GOA (1585). Held in 1585 in the cathedral church of Goa. Vincent de Fonseca, Archbishop of Goa, presided. Mar-Abraham, a Syrian prelate, in this council renounced Nestorianism; shortly after, however, he returned to his error.—Sousa, Orien. Conq., part ii.

GRADO (1296). Aegidius, afterwards Patriarch of Alexandria, held a council in 1296, at which thirty-three canons were framed, relating chiefly to the housing and conduct of the clergy, decent behaviour in church, and the orderly performance of the service. The seventh canon ordered that all introits, canticles, and prefaces should be sung so as to be understood by the common people. The text of these canons depends upon a single MS. which is very imperfect.—Ughello, Tom. v. p. 1139.

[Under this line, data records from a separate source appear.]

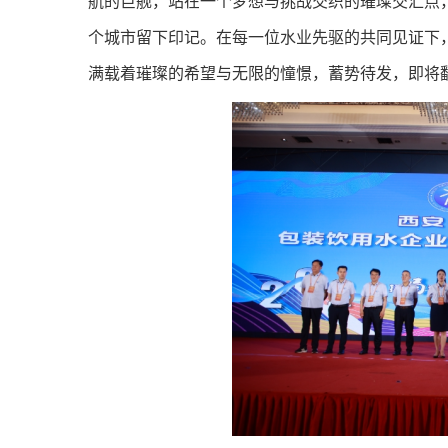
航的巨舰，站在一个梦想与挑战交织的璀璨交汇点
个城市留下印记。在每一位水业先驱的共同见证下
满载着璀璨的希望与无限的憧憬，蓄势待发，即将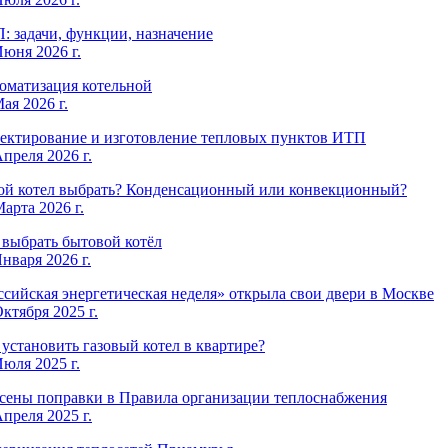
: задачи, функции, назначение
Июня 2026 г.
оматизация котельной
ая 2026 г.
ектирование и изготовление тепловых пунктов ИТП
Апреля 2026 г.
ой котел выбрать? Конденсационный или конвекционный?
арта 2026 г.
 выбрать бытовой котёл
нваря 2026 г.
ссийская энергетическая неделя» открыла свои двери в Москве
ктября 2025 г.
 установить газовый котел в квартире?
Июля 2025 г.
сены поправки в Правила организации теплоснабжения
Апреля 2025 г.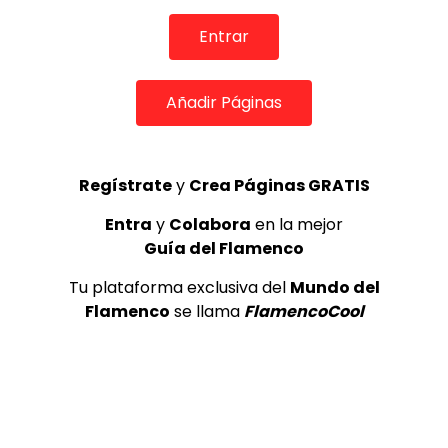
de Lo Ferro
REVISTA LA FLAMENCA
52
Entrar
3
Añadir Páginas
Lole y Manuel cantan “Nuevo día”
(El sol)
MEMORANDA
52.5K
4
Regístrate
y
Crea Páginas GRATIS
Entra
y
Colabora
en la mejor
Guía del Flamenco
JOSEMI CARMONA – Las lagrimas
de violeta
Tu plataforma exclusiva del
Mundo del
FLAMENCO PLUS
3.5K
Flamenco
se llama
FlamencoCool
5
OLE, OLE Y OLÉ! PARA LOS MÁS VISTOS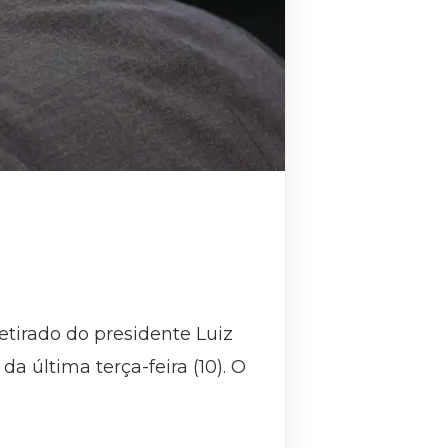
etirado do presidente Luiz
da última terça-feira (10). O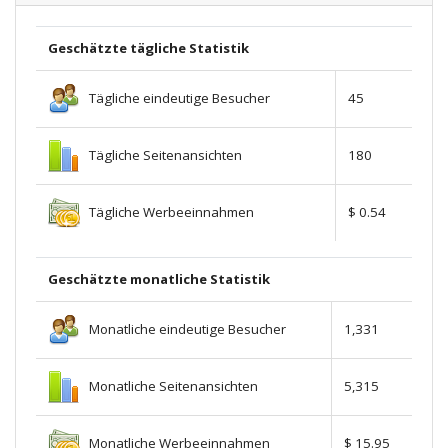
Geschätzte tägliche Statistik
Tägliche eindeutige Besucher
45
Tägliche Seitenansichten
180
Tägliche Werbeeinnahmen
$ 0.54
Geschätzte monatliche Statistik
Monatliche eindeutige Besucher
1,331
Monatliche Seitenansichten
5,315
Monatliche Werbeeinnahmen
$ 15.95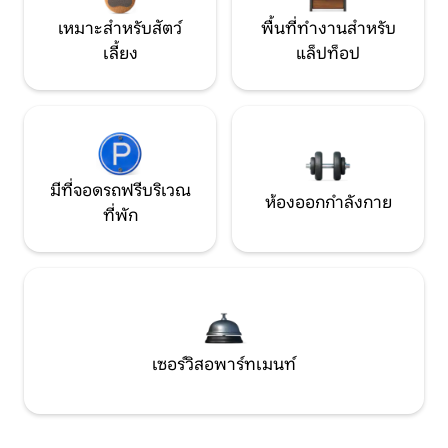
เหมาะสำหรับสัตว์
พื้นที่ทำงานสำหรับ
เลี้ยง
แล็ปท็อป
มีที่จอดรถฟรีบริเวณ
ห้องออกกำลังกาย
ที่พัก
เซอร์วิสอพาร์ทเมนท์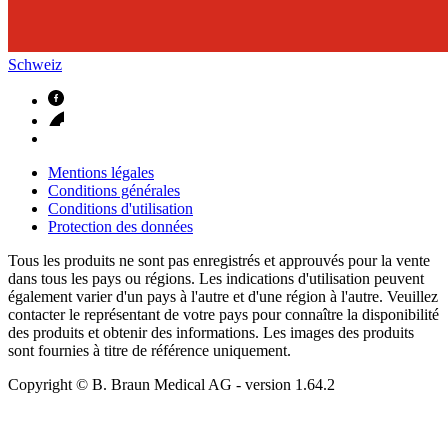
Schweiz
Mentions légales
Conditions générales
Conditions d'utilisation
Protection des données
Tous les produits ne sont pas enregistrés et approuvés pour la vente
dans tous les pays ou régions. Les indications d'utilisation peuvent
également varier d'un pays à l'autre et d'une région à l'autre. Veuillez
contacter le représentant de votre pays pour connaître la disponibilité
des produits et obtenir des informations. Les images des produits
sont fournies à titre de référence uniquement.
Copyright © B. Braun Medical AG
- version
1.64.2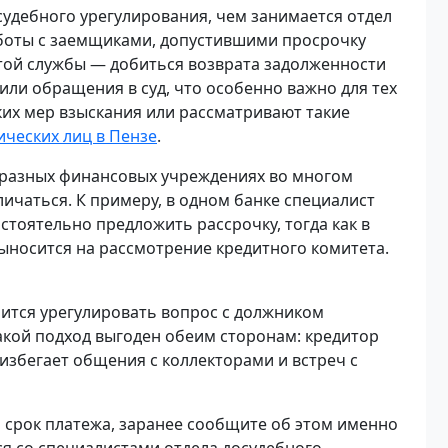
судебного урегулирования, чем занимается отдел
аботы с заемщиками, допустившими просрочку
той службы — добиться возврата задолженности
или обращения в суд, что особенно важно для тех
ких мер взыскания или рассматривают такие
ических лиц в Пензе
.
 разных финансовых учреждениях во многом
ичаться. К примеру, в одном банке специалист
стоятельно предложить рассрочку, тогда как в
ыносится на рассмотрение кредитного комитета.
ится урегулировать вопрос с должником
акой подход выгоден обеим сторонам: кредитор
избегает общения с коллекторами и встреч с
 срок платежа, заранее сообщите об этом именно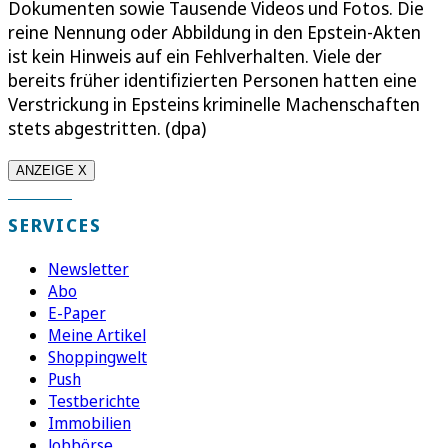
Dokumenten sowie Tausende Videos und Fotos. Die
reine Nennung oder Abbildung in den Epstein-Akten
ist kein Hinweis auf ein Fehlverhalten. Viele der
bereits früher identifizierten Personen hatten eine
Verstrickung in Epsteins kriminelle Machenschaften
stets abgestritten. (dpa)
ANZEIGE X
SERVICES
Newsletter
Abo
E-Paper
Meine Artikel
Shoppingwelt
Push
Testberichte
Immobilien
Jobbörse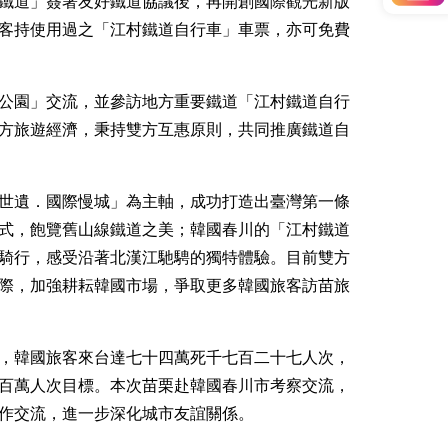
鐵道」簽署友好鐵道協議後，再開創國際觀光新版
客持使用過之「江村鐵道自行車」車票，亦可免費
公園」交流，並參訪地方重要鐵道「江村鐵道自行
方旅遊經濟，秉持雙方互惠原則，共同推廣鐵道自
世遺．國際慢城」為主軸，成功打造出臺灣第一條
式，飽覽舊山線鐵道之美；韓國春川的「江村鐵道
騎行，感受沿著北漢江馳騁的獨特體驗。目前雙方
際，加強耕耘韓國市場，爭取更多韓國旅客訪苗旅
，韓國旅客來台達七十四萬死千七百二十七人次，
百萬人次目標。本次苗栗赴韓國春川市考察交流，
合作交流，進一步深化城市友誼關係。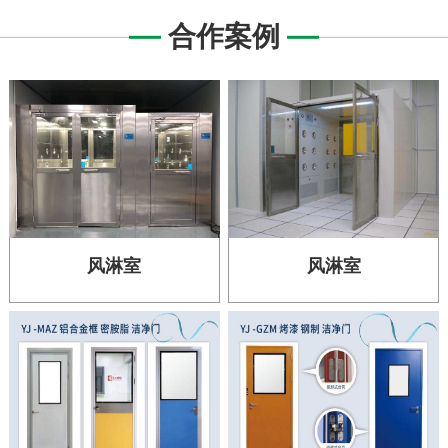
合作案例
风淋室
风淋室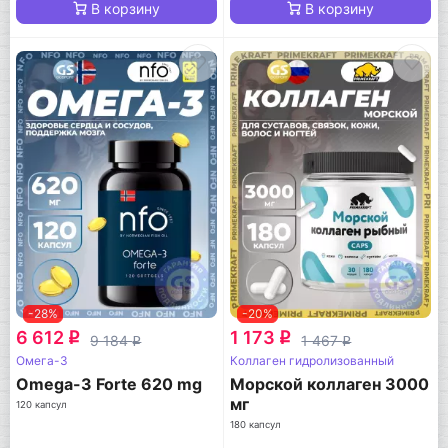
В корзину
В корзину
-28%
-20%
6 612
1 173
q
q
9 184
1 467
q
q
Омега-3
Коллаген гидролизованный
Omega-3 Forte 620 mg
Морской коллаген 3000
мг
120 капсул
180 капсул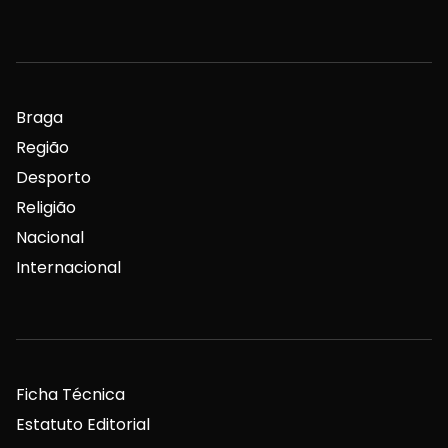
Braga
Região
Desporto
Religião
Nacional
Internacional
Ficha Técnica
Estatuto Editorial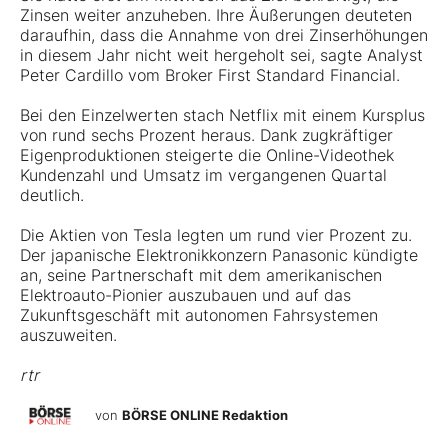
Zinsen weiter anzuheben. Ihre Äußerungen deuteten
daraufhin, dass die Annahme von drei Zinserhöhungen
in diesem Jahr nicht weit hergeholt sei, sagte Analyst
Peter Cardillo vom Broker First Standard Financial.
Bei den Einzelwerten stach Netflix mit einem Kursplus
von rund sechs Prozent heraus. Dank zugkräftiger
Eigenproduktionen steigerte die Online-Videothek
Kundenzahl und Umsatz im vergangenen Quartal
deutlich.
Die Aktien von Tesla legten um rund vier Prozent zu.
Der japanische Elektronikkonzern Panasonic kündigte
an, seine Partnerschaft mit dem amerikanischen
Elektroauto-Pionier auszubauen und auf das
Zukunftsgeschäft mit autonomen Fahrsystemen
auszuweiten.
rtr
von
BÖRSE ONLINE Redaktion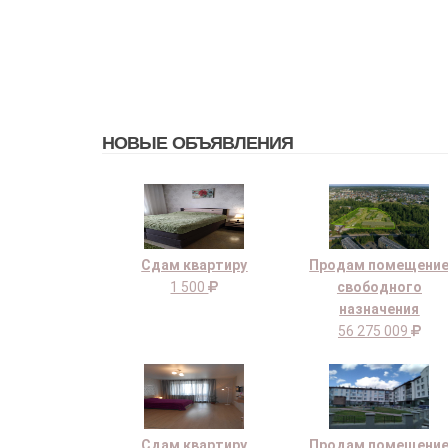
НОВЫЕ ОБЪЯВЛЕНИЯ
Сдам квартиру
Продам помещени
1 500
свободного
назначения
56 275 009
Сдам квартиру
Продам помещени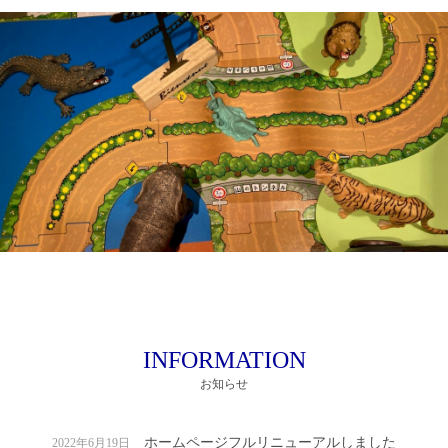
INFORMATION
お知らせ
ホームページフルリニューアルしました
2022年6月19日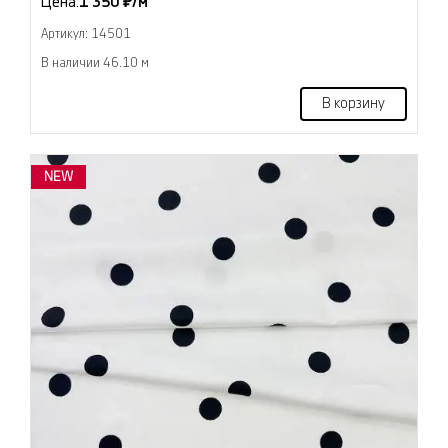
Цена:
1 350 ₽/м
Артикул: 14501
В наличии 46.10 м
В корзину
NEW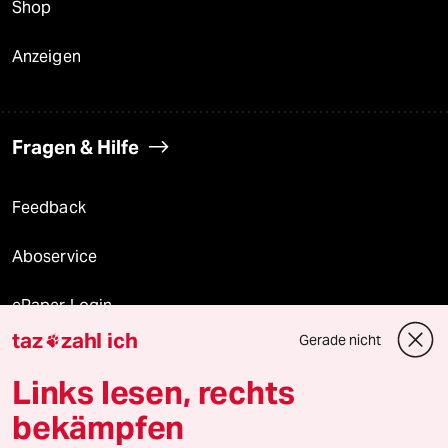
Shop
Anzeigen
Fragen & Hilfe
Feedback
Aboservice
ePaper Login
taz
zahl ich
Gerade nicht

Downloads für Abonnierende
Links lesen, rechts
bekämpfen
© 2026 taz Verlags und Vertriebs GmbH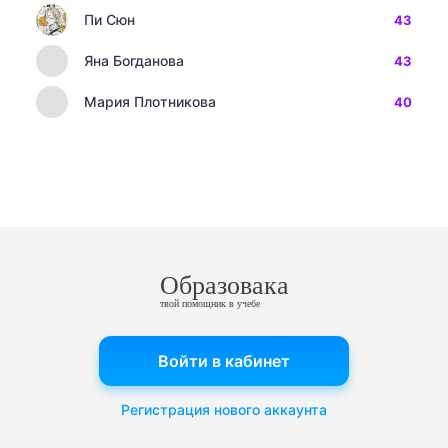
Пи Сюн
43
Яна Богданова
43
Мария Плотникова
40
Образовака
твой помощник в учебе
Войти в кабинет
Регистрация нового аккаунта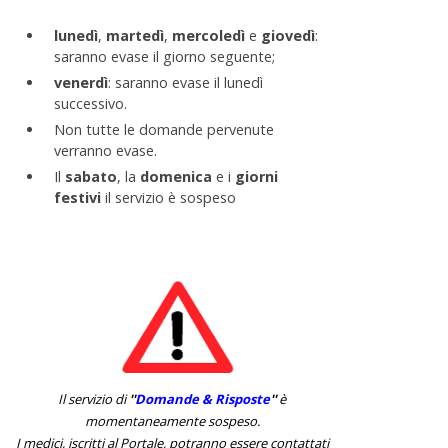
lunedì
,
martedì
,
mercoledì
e
giovedì
:
saranno evase il giorno seguente;
venerdì
: saranno evase il lunedì
successivo.
Non tutte le domande pervenute
verranno evase.
Il
sabato
, la
domenica
e i
giorni
festivi
il servizio è sospeso
Il servizio di
''
Domande & Risposte
''
è
momentaneamente sospeso.
I medici, iscritti al Portale, potranno essere contattati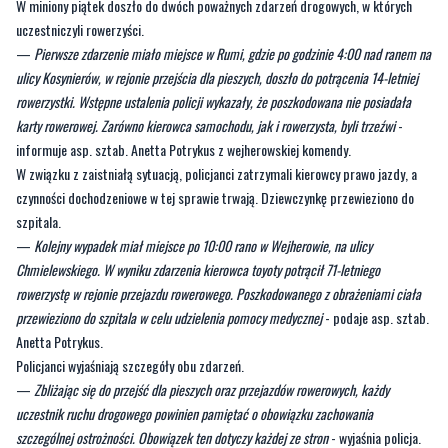
ulicy Kosynierów, w rejonie przejścia dla pieszych, doszło do potrącenia 14-letniej
rowerzystki. Wstępne ustalenia policji wykazały, że poszkodowana nie posiadała
karty rowerowej. Zarówno kierowca samochodu, jak i rowerzysta, byli trzeźwi
-
informuje asp. sztab. Anetta Potrykus z wejherowskiej komendy.
W związku z zaistniałą sytuacją, policjanci zatrzymali kierowcy prawo jazdy, a
czynności dochodzeniowe w tej sprawie trwają. Dziewczynkę przewieziono do
szpitala.
—
Kolejny wypadek miał miejsce po 10:00 rano w Wejherowie, na ulicy
Chmielewskiego. W wyniku zdarzenia kierowca toyoty potrącił 71-letniego
rowerzystę w rejonie przejazdu rowerowego. Poszkodowanego z obrażeniami ciała
przewieziono do szpitala w celu udzielenia pomocy medycznej
- podaje asp. sztab.
Anetta Potrykus.
Policjanci wyjaśniają szczegóły obu zdarzeń.
—
Zbliżając się do przejść dla pieszych oraz przejazdów rowerowych, każdy
uczestnik ruchu drogowego powinien pamiętać o obowiązku zachowania
szczególnej ostrożności. Obowiązek ten dotyczy każdej ze stron
- wyjaśnia policja.
Byliście świadkami zdarzenia w naszym regionie? Chcecie aby
nasza redakcja zajęła się jakimś tematem? Czekamy na Wasze
sygnały i informacje. Można kontaktować się z naszą redakcją za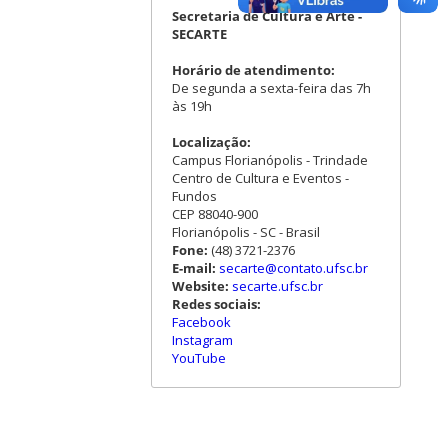
Secretaria de Cultura e Arte -
SECARTE
Horário de atendimento:
De segunda a sexta-feira das 7h
às 19h
Localização:
Campus Florianópolis - Trindade
Centro de Cultura e Eventos -
Fundos
CEP 88040-900
Florianópolis - SC - Brasil
Fone:
(48) 3721-2376
E-mail:
secarte@contato.ufsc.br
Website:
secarte.ufsc.br
Redes sociais:
Facebook
Instagram
YouTube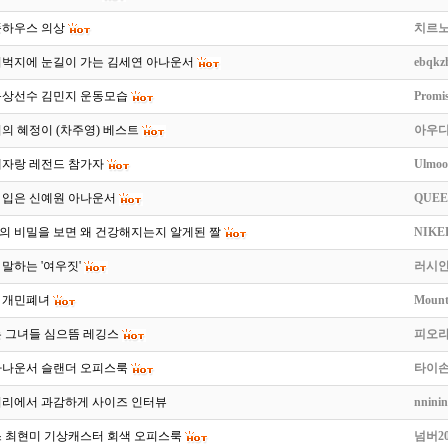
풀하우스 의상
치르
허벅지에 눈길이 가는 김세연 아나운서
ebqkz
육상선수 김민지 운동모습
Promi
의 혜정이 (차주영) 베스트
아우디
래자랑 레전드 참가자
Ulmo
 입은 신예원 아나운서
QUEE
의 비밀을 보면 왜 건강해지는지 알게된 짤
NIKE
말하는 '여우짓'
러시안
 개민폐녀
Mount
는 그녀들 심으뜸 레깅스
피오
아나운서 슬랜더 오피스룩
타이
거리에서 과감하게 사이즈 인터뷰
nninin
스 최현미 기상캐스터 회색 오피스룩
넘버2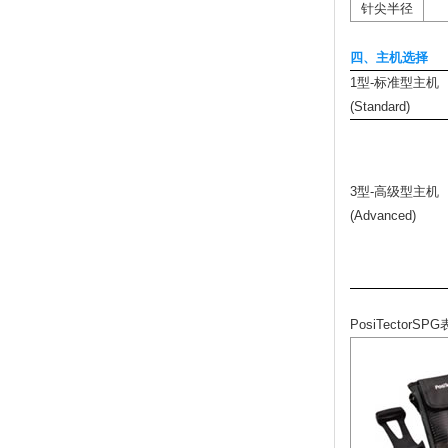
针尖半径
四、主机选择
1型-标准型主机
(Standard)
3型-高级型主机
(Advanced)
PosiTector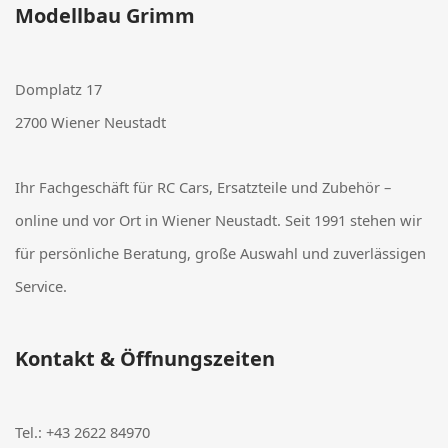
Modellbau Grimm
Domplatz 17
2700 Wiener Neustadt
Ihr Fachgeschäft für RC Cars, Ersatzteile und Zubehör –
online und vor Ort in Wiener Neustadt. Seit 1991 stehen wir
für persönliche Beratung, große Auswahl und zuverlässigen
Service.
Kontakt & Öffnungszeiten
Tel.:
+43 2622 84970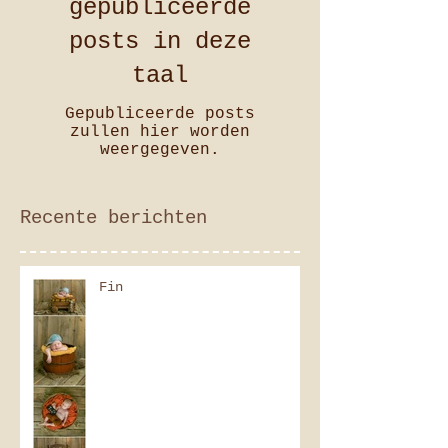
gepubliceerde
posts in deze
taal
Gepubliceerde posts
zullen hier worden
weergegeven.
Recente berichten
Fin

GRATLEA (925). [Concilium Grateleanum.] Held about the year 925 by King Ethelstan, Wulfhelm, Archbishop of Canterbury, and other bishops, being present. Twenty-six laws were made, of which the seven following are ecclesiastical.

1. Directs, by the king’s order, that certain alms, &c., be given daily at his cost for the good of his soul.

2. Forbids church-breaking.

3. Is directed against witchcraft, secret acts of murder, &c.

4. Concerns the coin of the realm; appoints coiners at Canterbury, two of whom shall be the bishop’s and one the abbot’s; at Rochester, one of the bishop’s; at London, eight; Winchester, six; Lewes, two; Hastings, one; Chichester, one; Hampton, two; Werham, two; Exeter, two; Shaftesbury, two; and at others, one coiner.

5. Relates to ordeals.

6. Forbids all marketing on Sundays, under pain of forfeiting the goods and payment of thirty shillings.

7. Forbids to receive the oath of a man once perjured, and to bury him in consecrated ground, unless he hath during his life made satisfaction.

The Latin copies add certain other ecclesiastical laws and regulations, which were probably made in some subsequent council.—Johnson, Ecc. Canons. Tom. ix. Conc. p. 582. Wilkins’ Conc., vol. i. p. 205.

GUASTALLA (1106). [Concilium Guastallense.] Held in October 1106, by Pope Pascal II. A large body of bishops and other ecclesiastics was present, together with the ambassadors of Henry, King of Germany, and the Princess Matilda. The province of Emilia was separated from the metropolitan of Ravenna, on account of the insubordination of the latter towards Rome; also the privilege extorted from the pope by the Emperor Henry, viz., that no one elected canonically by the clergy and people should be consecrated until the king had given investiture, was annulled. A decree was passed against investitures by laymen, and the schismatical consecration of bishops and clerks allowed in those cases in which they had not been guilty of usurping their sees, of simony, or any other grievous crimes.—Tom. x. Conc. p. 748. Martene, Thes. Anec. Tom. iv. col. 127.